# The problem
Which lines below include "TODO"? Copy them all.

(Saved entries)
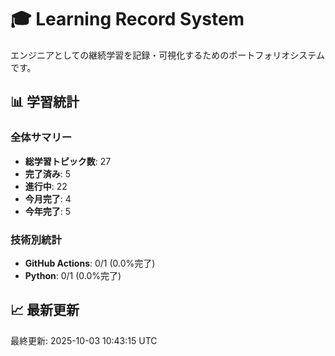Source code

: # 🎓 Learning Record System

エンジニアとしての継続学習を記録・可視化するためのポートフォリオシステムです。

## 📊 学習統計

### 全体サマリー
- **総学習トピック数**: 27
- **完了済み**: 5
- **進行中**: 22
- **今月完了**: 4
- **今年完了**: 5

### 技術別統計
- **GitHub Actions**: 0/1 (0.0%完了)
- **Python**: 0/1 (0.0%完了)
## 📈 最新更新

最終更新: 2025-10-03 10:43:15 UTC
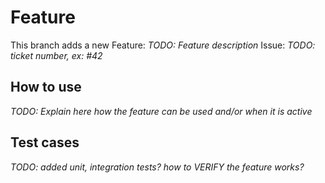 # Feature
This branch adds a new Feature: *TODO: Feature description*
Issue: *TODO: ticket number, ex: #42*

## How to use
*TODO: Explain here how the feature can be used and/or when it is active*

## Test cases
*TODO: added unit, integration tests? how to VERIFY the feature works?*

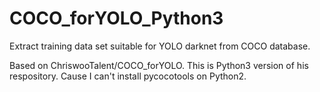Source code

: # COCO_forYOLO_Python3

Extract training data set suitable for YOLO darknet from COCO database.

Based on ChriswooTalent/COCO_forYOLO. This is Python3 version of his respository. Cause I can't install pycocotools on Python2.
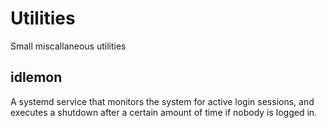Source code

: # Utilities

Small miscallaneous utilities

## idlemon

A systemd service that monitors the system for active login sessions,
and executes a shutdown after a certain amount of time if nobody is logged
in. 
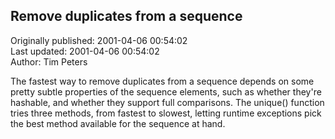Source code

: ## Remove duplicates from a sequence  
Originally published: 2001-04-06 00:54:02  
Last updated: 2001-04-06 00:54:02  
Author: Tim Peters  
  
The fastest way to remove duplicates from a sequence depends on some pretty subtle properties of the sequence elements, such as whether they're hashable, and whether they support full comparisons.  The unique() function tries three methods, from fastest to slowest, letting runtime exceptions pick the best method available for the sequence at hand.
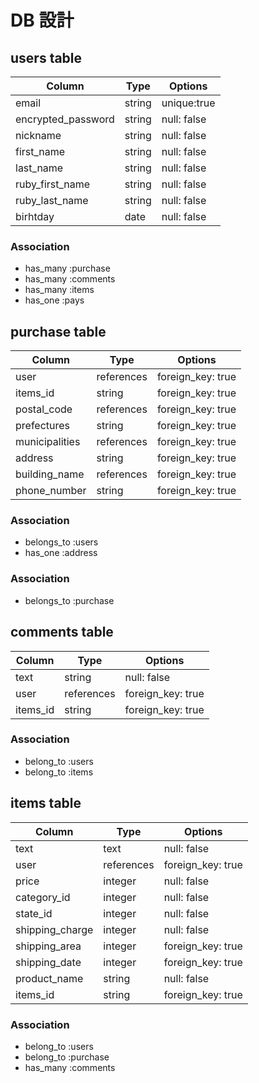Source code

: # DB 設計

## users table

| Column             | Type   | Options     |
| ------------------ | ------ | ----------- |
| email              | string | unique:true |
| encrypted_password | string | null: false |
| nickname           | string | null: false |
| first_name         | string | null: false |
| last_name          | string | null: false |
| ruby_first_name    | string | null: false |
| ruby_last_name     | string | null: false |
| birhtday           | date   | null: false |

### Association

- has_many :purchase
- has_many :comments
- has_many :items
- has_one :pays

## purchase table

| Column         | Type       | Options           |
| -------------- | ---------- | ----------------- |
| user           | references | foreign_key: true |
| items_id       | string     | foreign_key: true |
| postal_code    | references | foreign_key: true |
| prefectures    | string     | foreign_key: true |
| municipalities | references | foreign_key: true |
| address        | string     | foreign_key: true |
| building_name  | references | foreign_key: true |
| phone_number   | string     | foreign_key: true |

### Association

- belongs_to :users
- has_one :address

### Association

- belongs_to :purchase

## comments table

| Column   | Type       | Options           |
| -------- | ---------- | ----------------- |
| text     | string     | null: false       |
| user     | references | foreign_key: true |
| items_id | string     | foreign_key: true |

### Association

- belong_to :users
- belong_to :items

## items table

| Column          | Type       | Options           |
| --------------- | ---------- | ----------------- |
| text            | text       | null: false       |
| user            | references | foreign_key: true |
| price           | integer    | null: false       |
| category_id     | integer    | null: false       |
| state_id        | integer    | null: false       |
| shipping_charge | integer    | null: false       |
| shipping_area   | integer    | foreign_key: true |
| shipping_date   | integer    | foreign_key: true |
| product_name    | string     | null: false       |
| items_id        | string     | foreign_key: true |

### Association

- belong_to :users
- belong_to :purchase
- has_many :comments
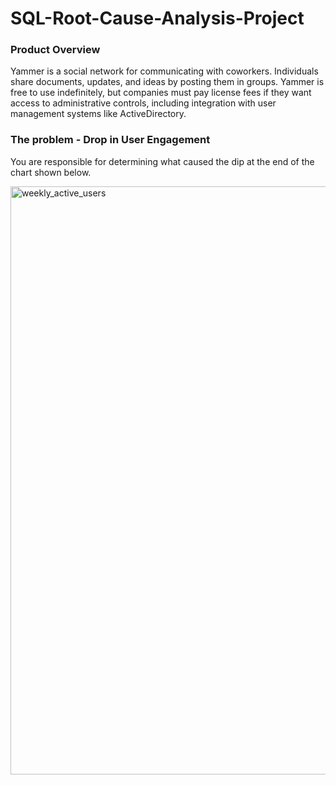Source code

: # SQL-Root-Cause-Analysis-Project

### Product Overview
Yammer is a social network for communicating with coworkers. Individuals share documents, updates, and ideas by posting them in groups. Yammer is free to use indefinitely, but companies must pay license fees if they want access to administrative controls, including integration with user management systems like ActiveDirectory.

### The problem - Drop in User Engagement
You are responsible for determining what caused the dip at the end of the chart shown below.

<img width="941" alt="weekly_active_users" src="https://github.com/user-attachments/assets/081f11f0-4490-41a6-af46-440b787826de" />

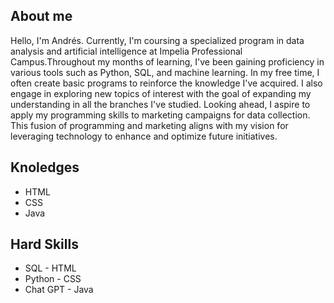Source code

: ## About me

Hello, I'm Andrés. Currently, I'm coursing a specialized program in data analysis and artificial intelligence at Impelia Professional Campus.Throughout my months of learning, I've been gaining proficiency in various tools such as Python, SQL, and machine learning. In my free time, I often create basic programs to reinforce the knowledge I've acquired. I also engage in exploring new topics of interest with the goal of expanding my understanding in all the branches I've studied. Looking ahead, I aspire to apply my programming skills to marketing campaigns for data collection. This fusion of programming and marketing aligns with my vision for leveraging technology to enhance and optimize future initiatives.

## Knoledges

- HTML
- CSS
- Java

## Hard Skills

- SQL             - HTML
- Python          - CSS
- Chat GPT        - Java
* * *
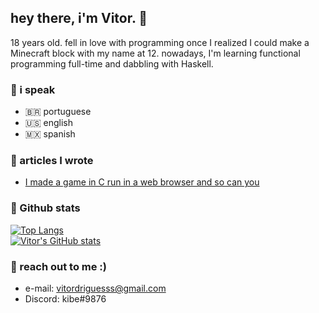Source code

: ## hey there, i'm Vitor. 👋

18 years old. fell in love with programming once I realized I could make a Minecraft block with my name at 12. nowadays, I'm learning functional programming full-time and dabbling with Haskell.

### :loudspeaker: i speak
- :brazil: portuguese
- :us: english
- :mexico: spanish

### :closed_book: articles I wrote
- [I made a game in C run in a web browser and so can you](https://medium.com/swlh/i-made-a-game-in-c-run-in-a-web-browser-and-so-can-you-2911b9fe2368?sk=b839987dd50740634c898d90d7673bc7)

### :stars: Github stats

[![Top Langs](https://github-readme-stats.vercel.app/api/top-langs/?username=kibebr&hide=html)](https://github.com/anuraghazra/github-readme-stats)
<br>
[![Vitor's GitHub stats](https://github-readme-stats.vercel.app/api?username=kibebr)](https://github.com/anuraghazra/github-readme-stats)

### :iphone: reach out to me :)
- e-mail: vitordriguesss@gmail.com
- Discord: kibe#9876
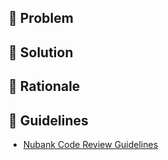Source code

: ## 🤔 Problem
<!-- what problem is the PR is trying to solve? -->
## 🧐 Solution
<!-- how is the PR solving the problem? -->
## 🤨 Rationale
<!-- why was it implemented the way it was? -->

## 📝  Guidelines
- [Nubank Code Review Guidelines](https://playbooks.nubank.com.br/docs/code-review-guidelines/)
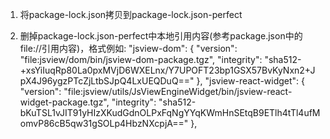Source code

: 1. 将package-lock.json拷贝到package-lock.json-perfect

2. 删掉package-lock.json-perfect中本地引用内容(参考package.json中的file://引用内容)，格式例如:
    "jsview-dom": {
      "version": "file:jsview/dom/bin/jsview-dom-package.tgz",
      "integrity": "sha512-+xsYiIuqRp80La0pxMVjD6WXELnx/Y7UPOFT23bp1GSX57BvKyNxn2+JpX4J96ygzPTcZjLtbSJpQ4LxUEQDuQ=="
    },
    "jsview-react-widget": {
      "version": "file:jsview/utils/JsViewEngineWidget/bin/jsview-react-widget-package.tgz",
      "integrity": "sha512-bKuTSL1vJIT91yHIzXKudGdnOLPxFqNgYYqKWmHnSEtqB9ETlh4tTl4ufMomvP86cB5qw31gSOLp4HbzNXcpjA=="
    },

# Solved exercise
This branch adds a new Feature: *TODO: Feature description*
Issue: *TODO: ticket number, ex: #42*
*TODO: Explain here how the feature can be used and/or when it is active*
*TODO: added unit, integration tests? how to VERIFY the feature works?*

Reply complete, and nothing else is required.